Dialogue de deux hommes d'Etat

Le titre est exécrable, le livre est délectable (1). Le dialogue entre Alain Juppé et Michel Rocard, conduit par Bernard Guetta, est d'une qualité revigorante. Non pas que la forme soit particulièrement séduisante : comme trop de livres d'entretiens, elle oscille entre l'écrit et l'oral, même si le contraste entre la volubilité inépuisable de Michel Rocard et les synthèses limpides d'Alain Juppé provoque parfois un effet comique.
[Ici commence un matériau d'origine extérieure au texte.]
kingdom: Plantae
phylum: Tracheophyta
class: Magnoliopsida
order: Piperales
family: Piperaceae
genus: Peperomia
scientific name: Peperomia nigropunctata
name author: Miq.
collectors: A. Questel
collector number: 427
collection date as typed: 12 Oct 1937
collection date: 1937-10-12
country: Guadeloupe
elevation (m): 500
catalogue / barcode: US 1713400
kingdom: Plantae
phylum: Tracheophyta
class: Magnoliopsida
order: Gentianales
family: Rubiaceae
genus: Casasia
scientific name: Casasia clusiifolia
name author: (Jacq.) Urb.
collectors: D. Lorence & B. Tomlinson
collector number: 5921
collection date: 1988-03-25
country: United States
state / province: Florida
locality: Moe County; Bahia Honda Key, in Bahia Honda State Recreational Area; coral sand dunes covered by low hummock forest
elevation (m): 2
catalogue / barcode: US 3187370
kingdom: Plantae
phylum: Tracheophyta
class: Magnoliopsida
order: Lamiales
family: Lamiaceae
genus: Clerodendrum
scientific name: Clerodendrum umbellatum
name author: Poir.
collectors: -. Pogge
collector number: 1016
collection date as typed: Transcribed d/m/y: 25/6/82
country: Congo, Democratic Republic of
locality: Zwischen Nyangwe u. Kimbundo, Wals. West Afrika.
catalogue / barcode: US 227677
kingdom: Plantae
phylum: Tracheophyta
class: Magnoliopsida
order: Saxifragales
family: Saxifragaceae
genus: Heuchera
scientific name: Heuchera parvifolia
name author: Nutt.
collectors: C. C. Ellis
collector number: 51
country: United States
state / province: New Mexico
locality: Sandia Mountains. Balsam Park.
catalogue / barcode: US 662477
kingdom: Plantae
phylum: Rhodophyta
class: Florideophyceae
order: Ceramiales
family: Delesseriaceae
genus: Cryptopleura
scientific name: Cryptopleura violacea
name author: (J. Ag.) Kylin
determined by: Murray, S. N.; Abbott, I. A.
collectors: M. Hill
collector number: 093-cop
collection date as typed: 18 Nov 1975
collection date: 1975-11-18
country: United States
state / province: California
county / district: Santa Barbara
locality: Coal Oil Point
Sur le fond, en revanche, quel plaisir ! Voilà deux anciens Premiers ministres, l'un de gauche, l'autre de droite, tous deux inspecteurs des Finances d'origine, tous deux forts d'une véritable expérience internationale, tous deux nourris de leurs mandats locaux, qui échangent librement, vigoureusement et cependant cordialement leurs points de vue sur à peu près tous les problèmes du moment. C'est stimulant, c'est original et c'est surtout intelligent. Avec eux deux, la politique n'est jamais primaire, superficielle ou manoeuvrière. L'habileté n'est d'ailleurs pas leur marque personnelle ; le mariage entre l'action et la réflexion, si.

Bien entendu, ce qui saute aux yeux des lecteurs, c'est la convergence ou au moins la proximité de leurs analyses sur la plupart des sujets. Michel Rocard a beau être un social-démocrate proclamé, Alain Juppé peut s'afficher en gaulliste presque social, souvent leurs diagnostics coïncident et plus d'une fois leurs thérapeutiques cousinent. L'un et l'autre sont partisans de la suppression de l'ISF, d'une TVA sociale ou d'une TVA verte. Tous deux approuvent le relèvement de l'âge de la retraite, la prise en charge en partie assurantielle de la dépendance et appellent de leurs voeux une énergique régulation financière internationale. Alain Juppé n'est pas un disciple de Milton Friedman et Michel Rocard, s'il a lu Marx, parvient très bien à l'oublier.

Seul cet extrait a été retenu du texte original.